Any lower bound on the communication cost for this transformed setting with the virtual server will still apply to the original distributed setting with messages of length tj:j∈[n]. We now consider the embedded index coding problem, introduced in [12], motivated by device-to-device communications. The embedded index encoding setting consists of an array of data blocks (each a binary vector of length) distributed across an array of nodes.

Each node transmits a code word obtained by encrypting its data blocks, and each requested data block at each node is decoded from code words received from other nodes and side information at the node itself.

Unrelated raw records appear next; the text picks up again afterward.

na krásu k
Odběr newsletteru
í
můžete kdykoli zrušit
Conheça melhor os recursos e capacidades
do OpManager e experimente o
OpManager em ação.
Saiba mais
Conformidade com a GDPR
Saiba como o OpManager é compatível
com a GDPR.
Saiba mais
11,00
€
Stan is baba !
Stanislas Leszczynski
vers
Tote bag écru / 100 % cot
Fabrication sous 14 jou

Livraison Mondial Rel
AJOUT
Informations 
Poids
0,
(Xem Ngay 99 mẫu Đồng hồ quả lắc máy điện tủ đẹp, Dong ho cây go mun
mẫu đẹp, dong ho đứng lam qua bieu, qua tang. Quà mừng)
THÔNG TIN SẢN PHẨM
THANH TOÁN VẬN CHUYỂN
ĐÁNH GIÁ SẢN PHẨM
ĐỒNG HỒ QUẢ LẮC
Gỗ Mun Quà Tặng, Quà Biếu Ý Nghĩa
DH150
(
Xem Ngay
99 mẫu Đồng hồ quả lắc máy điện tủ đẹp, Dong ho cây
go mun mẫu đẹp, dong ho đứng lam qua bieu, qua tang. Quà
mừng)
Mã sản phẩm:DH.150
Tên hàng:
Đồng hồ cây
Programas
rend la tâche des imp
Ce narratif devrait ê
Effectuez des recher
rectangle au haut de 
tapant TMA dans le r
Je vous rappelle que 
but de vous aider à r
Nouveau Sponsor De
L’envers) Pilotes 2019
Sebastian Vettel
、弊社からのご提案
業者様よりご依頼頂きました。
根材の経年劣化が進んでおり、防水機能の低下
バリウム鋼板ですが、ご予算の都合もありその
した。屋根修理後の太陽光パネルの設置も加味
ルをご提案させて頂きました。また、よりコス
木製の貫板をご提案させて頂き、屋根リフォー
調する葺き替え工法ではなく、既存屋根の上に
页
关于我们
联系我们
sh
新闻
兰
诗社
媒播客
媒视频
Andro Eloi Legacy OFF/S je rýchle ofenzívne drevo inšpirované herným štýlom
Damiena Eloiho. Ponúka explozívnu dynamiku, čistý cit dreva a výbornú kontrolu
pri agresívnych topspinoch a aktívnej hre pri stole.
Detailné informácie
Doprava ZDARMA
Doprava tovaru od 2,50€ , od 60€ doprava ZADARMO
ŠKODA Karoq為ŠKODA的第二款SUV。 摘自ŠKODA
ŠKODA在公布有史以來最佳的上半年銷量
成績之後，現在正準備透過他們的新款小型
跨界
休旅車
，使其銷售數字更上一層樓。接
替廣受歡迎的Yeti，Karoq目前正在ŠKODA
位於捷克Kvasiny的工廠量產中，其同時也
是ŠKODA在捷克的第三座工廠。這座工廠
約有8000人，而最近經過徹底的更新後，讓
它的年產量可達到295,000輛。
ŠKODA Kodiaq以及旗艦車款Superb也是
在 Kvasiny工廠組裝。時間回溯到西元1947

The embedded index code consists of a collection of such encoding functions and decryption functions at the nodes, such that all required blocks are decrypted at the corresponding nodes. The work [12] generalizes the notion of minorrank[26] of single-server index codes to determine the optimal length of linear embedded index codes.

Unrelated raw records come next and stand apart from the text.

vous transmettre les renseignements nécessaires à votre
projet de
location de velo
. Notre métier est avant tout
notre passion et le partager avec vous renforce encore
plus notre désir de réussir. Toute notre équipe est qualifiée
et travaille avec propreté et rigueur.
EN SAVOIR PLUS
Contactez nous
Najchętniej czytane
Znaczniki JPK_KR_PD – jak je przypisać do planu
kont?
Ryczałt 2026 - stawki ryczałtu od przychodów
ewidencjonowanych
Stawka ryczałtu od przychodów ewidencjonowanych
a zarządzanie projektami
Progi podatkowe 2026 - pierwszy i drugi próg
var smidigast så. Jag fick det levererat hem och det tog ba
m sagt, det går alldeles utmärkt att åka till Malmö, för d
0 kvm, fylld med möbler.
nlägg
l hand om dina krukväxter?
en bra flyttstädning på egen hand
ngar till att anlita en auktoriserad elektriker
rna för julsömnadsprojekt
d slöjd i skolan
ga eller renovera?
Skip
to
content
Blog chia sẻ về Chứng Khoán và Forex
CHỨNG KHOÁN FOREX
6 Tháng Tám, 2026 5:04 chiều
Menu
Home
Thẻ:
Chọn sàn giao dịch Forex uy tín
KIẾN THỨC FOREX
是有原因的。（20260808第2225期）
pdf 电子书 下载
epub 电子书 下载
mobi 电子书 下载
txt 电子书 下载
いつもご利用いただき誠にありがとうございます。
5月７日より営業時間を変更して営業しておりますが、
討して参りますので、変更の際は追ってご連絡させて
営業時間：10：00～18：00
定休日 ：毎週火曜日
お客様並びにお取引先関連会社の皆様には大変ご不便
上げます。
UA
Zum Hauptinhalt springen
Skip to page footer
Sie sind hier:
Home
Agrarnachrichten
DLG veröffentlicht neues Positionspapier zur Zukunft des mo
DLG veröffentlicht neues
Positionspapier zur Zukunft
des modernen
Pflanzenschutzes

Since the embedded index coding problem clearly has a direct mapping to the data exchange problem addressed in the present work, we can apply our data exchange bound directly to obtain a new lower bound on the communication cost of embedded index coding. The expression of this binding would be in the same form (up to only the change in notation) as the sentence itself. As our bottom is valid in an information theoretic sense, it would not only apply to the linear codes considered in [12], but also to nonlinear embedded index codes.

## Conclusions

Applying Theorem 1 and symmetrizing: As in the proof of Theorem 2, we use the index 0 to represent the server. Consider a demand vector d= (d1, ...,dK), such that the demands of the customers in A are different, i.e. di 6=dj. LetΩ consist of the N−1 cyclic permutations of(1, . . ,N), which are N-cycles, together with the identity permutation.

Without loss of generality, we assume that all caches are fully populated with file library bits (since we are constraining the optimal load), so we have ∑Q⊂[K]|Q|aQ=tNF. The choice of the set of demand vectors used for symmetry is the same as in Appendix B. Applying our main result, Theorem 1 to the subproblem caused by the demands of a subset of nodes A, we obtain.

LetI1=H, and note that since I1 is itself a subset of H, it must contain an information bit, for example wQP,m, requested by a node, for exampleπ1, and that none of the bits inI1\ {wQP,m} are available if side information onπ1. If Ik⊂ H it contains an information bit such that this bit is requested by a node, for example πk ∈[K]\ {π1,. We also note that for any choice of k0, none of the bits of ik0 are available as side information.

Ifk > k0, asIk ⊂ Ik0, we conclude that none of the bits in Ik are available as side information in πk0. Thus, we conclude that each bit in Ik\Ik+1 is required by πand is neither required nor available as side information in any of π1,. Therefore,|Ik\Ik+1|is bounded above by the number of bits required exclusively by πand possibly a subset of i{πk+1,.

For Theorem 4 to be tight, it is necessary that the limit of this theorem is equal to α, that is, the value of f is the same for all permutationsγ. If k0∈Q, then according to the induction hypothesis the term −ckQ∪k\k0 0 present in the third summation will cancel cQk.